Identification of serum prognostic biomarkers of severe COVID-19 using a quantitative proteomic approach

• Published in: Scientific reports Vol. 11; no. 1; pp. 20638 - 9
• Main Authors: Kimura, Yayoi, Nakai, Yusuke, Shin, Jihye, Hara, Miyui, Takeda, Yuriko, Kubo, Sousuke, Jeremiah, Sundararaj Stanleyraj, Ino, Yoko, Akiyama, Tomoko, Moriyama, Kayano, Sakai, Kazuya, Saji, Ryo, Nishii, Mototsugu, Kitamura, Hideya, Murohashi, Kota, Yamamoto, Kouji, Kaneko, Takeshi, Takeuchi, Ichiro, Hagiwara, Eri, Ogura, Takashi, Hasegawa, Hideki, Tamura, Tomohiko, Yamanaka, Takeharu, Ryo, Akihide
• Format: Journal Article
• Language: English
• Published: London Nature Publishing Group UK 19.10.2021; Nature Publishing Group; Nature Portfolio
• Subjects: 631/1647/2067; 692/53; 692/699/255/2514; Coronaviruses; COVID-19; Enzyme-linked immunosorbent assay; Global health; Humanities and Social Sciences; Inflammation; Interleukin 6; Mass spectrometry; Mass spectroscopy; Medical prognosis; multidisciplinary; Pandemics; Patients; Prognosis; Proteins; Public health; Science; Science (multidisciplinary); Serum proteins; Tumor necrosis factor; Tumor necrosis factor-TNF
• ISSN: 2045-2322; 2045-2322
• DOI: 10.1038/s41598-021-98253-9

The COVID-19 pandemic is an unprecedented threat to humanity that has provoked global health concerns. Since the etiopathogenesis of this illness is not fully characterized, the prognostic factors enabling treatment decisions have not been well documented. Accurately predicting the progression of the disease would aid in appropriate patient categorization and thus help determine the best treatment option.
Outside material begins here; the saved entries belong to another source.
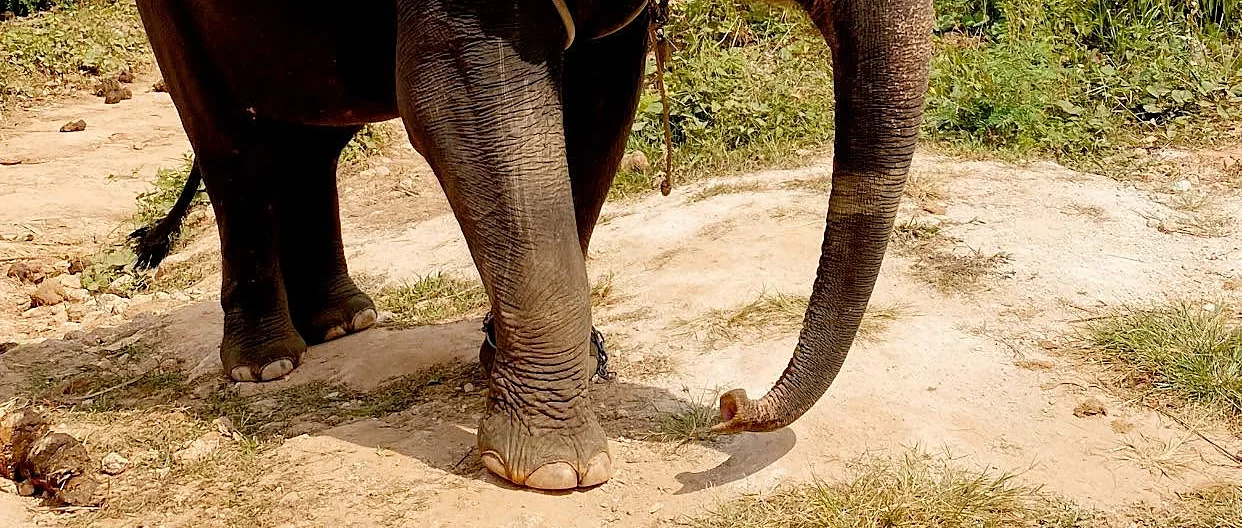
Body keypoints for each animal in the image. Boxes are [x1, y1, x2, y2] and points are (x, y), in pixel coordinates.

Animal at [132, 0, 933, 490]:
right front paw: (556, 473)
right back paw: (268, 363)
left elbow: (601, 103)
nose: (730, 403)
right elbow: (460, 103)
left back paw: (343, 322)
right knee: (232, 145)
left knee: (315, 135)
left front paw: (515, 361)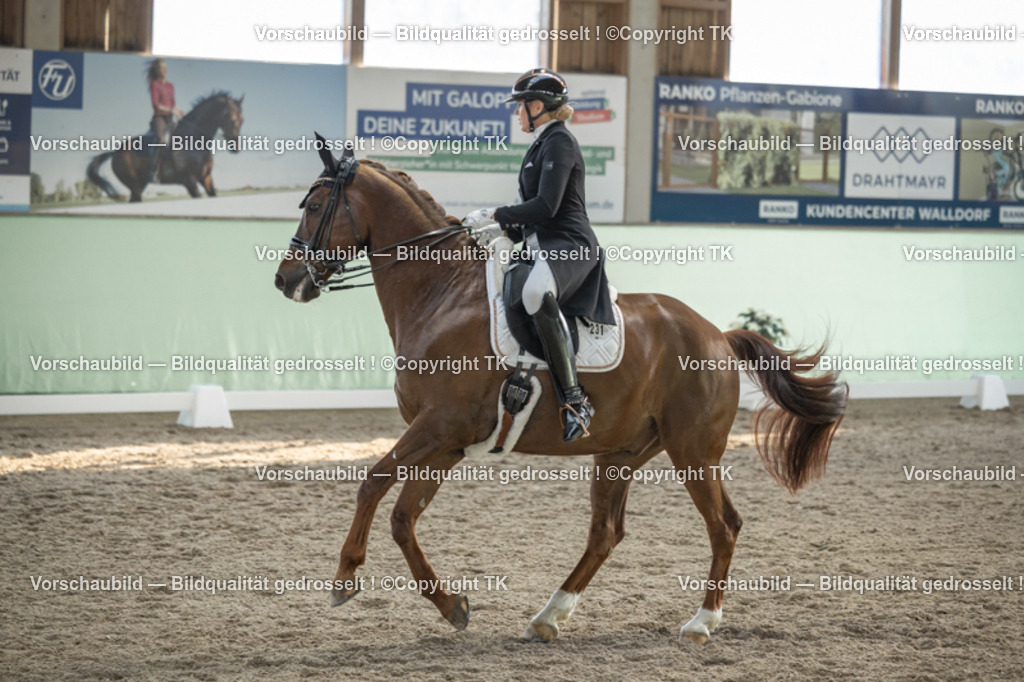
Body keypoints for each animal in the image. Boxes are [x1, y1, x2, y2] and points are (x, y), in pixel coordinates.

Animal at [87, 92, 244, 203]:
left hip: (140, 185)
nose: (236, 147)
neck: (193, 140)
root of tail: (115, 152)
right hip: (134, 185)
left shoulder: (206, 178)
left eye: (242, 120)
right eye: (231, 119)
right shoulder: (189, 180)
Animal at [273, 140, 847, 644]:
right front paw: (452, 605)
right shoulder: (447, 441)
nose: (286, 279)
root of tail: (717, 335)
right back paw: (548, 617)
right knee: (606, 533)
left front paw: (345, 577)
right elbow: (402, 518)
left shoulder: (437, 426)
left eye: (316, 206)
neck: (440, 293)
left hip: (693, 451)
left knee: (724, 525)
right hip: (622, 452)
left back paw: (701, 624)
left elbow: (371, 484)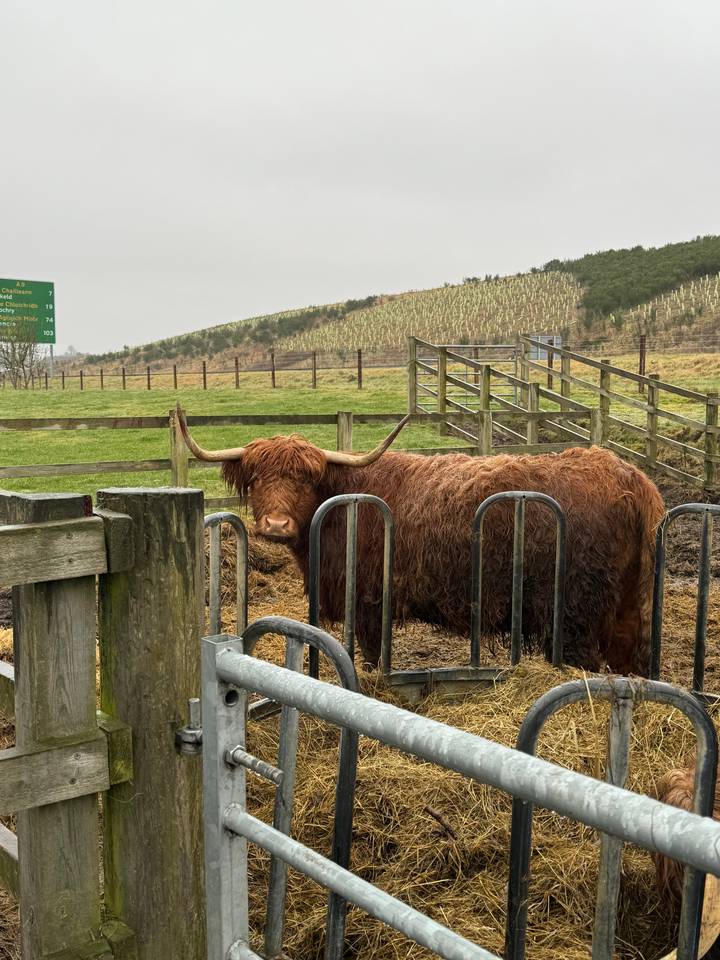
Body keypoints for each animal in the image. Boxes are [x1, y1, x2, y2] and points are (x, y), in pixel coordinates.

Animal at [177, 407, 664, 674]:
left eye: (304, 479)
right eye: (257, 477)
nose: (276, 525)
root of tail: (631, 478)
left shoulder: (368, 600)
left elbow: (370, 657)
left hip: (576, 614)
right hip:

Here, we have introduced a proteomic approach utilizing data-independent acquisition mass spectrometry (DIA-MS) to identify the serum proteins that are closely associated with COVID-19 prognosis. Twenty-seven proteins were differentially expressed between severely ill COVID-19 patients with an adverse or favorable prognosis. Ingenuity Pathway Analysis revealed that 15 of the 27 proteins might be regulated by cytokine signaling relevant to interleukin (IL)-1β, IL-6, and tumor necrosis factor (TNF), and their differential expression was implicated in the systemic inflammatory response and in cardiovascular disorders. We further evaluated practical predictors of the clinical prognosis of severe COVID-19 patients. Subsequent ELISA assays revealed that CHI3L1 and IGFALS may serve as highly sensitive prognostic markers. Our findings can help formulate a diagnostic approach for accurately identifying COVID-19 patients with severe disease and for providing appropriate treatment based on their predicted prognosis.